Class DocumentSplitters

java.lang.Object
dev.langchain4j.data.document.splitter.DocumentSplitters

public class DocumentSplitters extends Object
  • Constructor Summary

    Constructors
    Constructor
    Description
     
  • Method Summary

    Modifier and Type
    Method
    Description
    static dev.langchain4j.data.document.DocumentSplitter
    recursive(int maxSegmentSizeInChars, int maxOverlapSizeInChars)
    This is a recommended DocumentSplitter for generic text.
    static dev.langchain4j.data.document.DocumentSplitter
    recursive(int maxSegmentSizeInTokens, int maxOverlapSizeInTokens, dev.langchain4j.model.Tokenizer tokenizer)
    This is a recommended DocumentSplitter for generic text.

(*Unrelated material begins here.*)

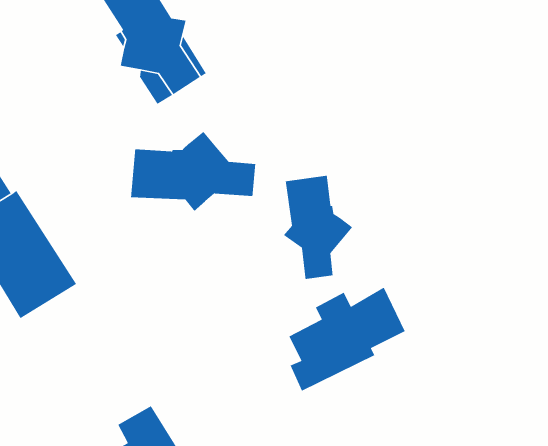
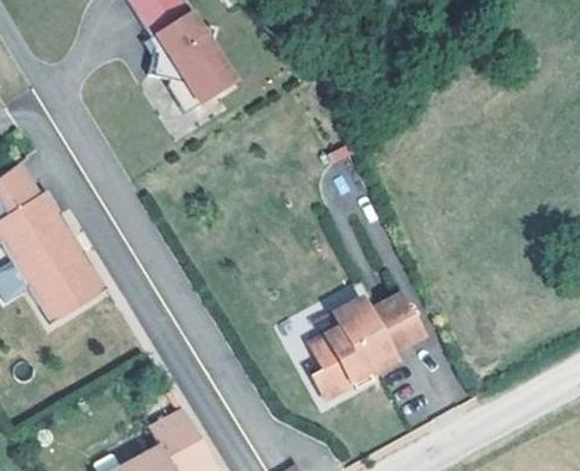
building: [130,131,256,212] -> none
building: [283,175,353,280] -> none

    Methods inherited from class java.lang.Object

    clone, equals, finalize, getClass, hashCode, notify, notifyAll, toString, wait, wait, wait
  • Constructor Details

    • DocumentSplitters

      public DocumentSplitters()
  • Method Details

    • recursive

      public static dev.langchain4j.data.document.DocumentSplitter recursive(int maxSegmentSizeInTokens, int maxOverlapSizeInTokens, dev.langchain4j.model.Tokenizer tokenizer)
      This is a recommended DocumentSplitter for generic text. It tries to split the document into paragraphs first and fits as many paragraphs into a single TextSegment as possible. If some paragraphs are too long, they are recursively split into lines, then sentences, then words, and then characters until they fit into a segment.
      Parameters:
      maxSegmentSizeInTokens - The maximum size of the segment, defined in tokens.
      maxOverlapSizeInTokens - The maximum size of the overlap, defined in tokens. Only full sentences are considered for the overlap.
      tokenizer - The tokenizer that is used to count tokens in the text.
      Returns:
      recursive document splitter
    • recursive

      public static dev.langchain4j.data.document.DocumentSplitter recursive(int maxSegmentSizeInChars, int maxOverlapSizeInChars)
      This is a recommended DocumentSplitter for generic text. It tries to split the document into paragraphs first and fits as many paragraphs into a single TextSegment as possible. If some paragraphs are too long, they are recursively split into lines, then sentences, then words, and then characters until they fit into a segment.
      Parameters:
      maxSegmentSizeInChars - The maximum size of the segment, defined in characters.
      maxOverlapSizeInChars - The maximum size of the overlap, defined in characters. Only full sentences are considered for the overlap.
      Returns:
      recursive document splitter